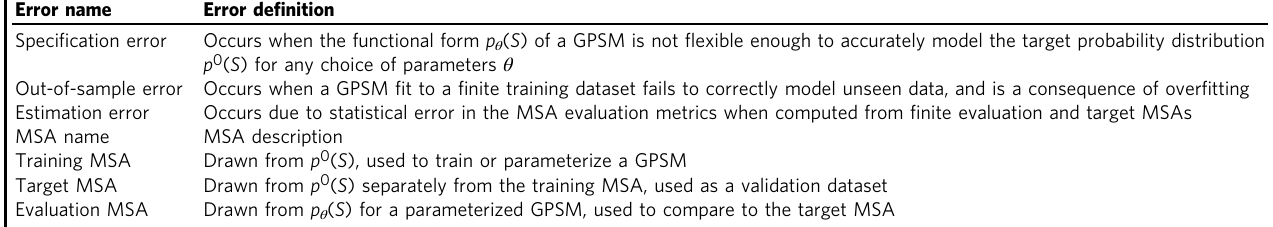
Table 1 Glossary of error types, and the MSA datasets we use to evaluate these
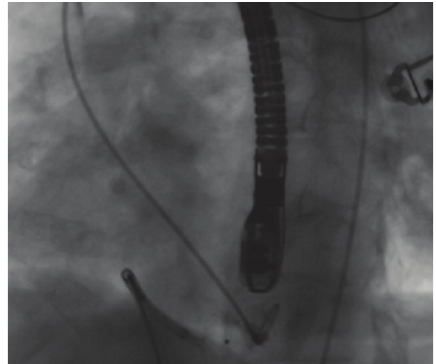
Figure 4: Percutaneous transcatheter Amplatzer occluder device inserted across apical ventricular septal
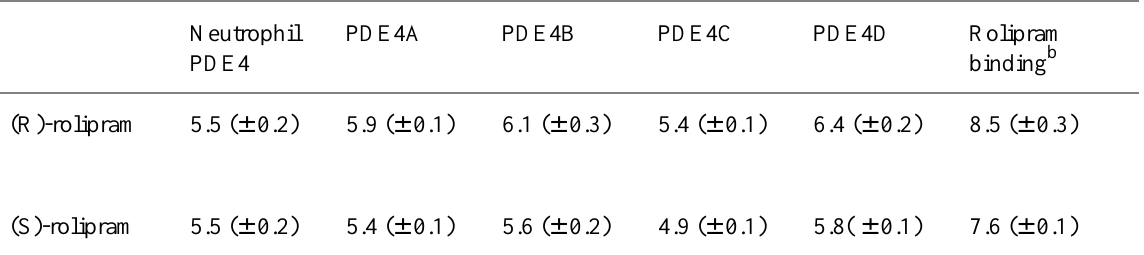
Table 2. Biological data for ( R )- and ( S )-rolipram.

□ □ □ □ □ □ □

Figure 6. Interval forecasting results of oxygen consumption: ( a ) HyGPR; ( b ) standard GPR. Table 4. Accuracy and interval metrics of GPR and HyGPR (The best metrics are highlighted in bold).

□ □ □ □ □ □ □

_TASK PROMPT_
Whatever pictures the records hold, omit them; give again exactly the lines from the one containing "Table 1 Glossary" through the one containing "Table 2. Biological".

_OUTPUT_
Table 1 Glossary of error types, and the MSA datasets we use to evaluate these
Figure 4: Percutaneous transcatheter Amplatzer occluder device inserted across apical ventricular septal
Table 2. Biological data for ( R )- and ( S )-rolipram.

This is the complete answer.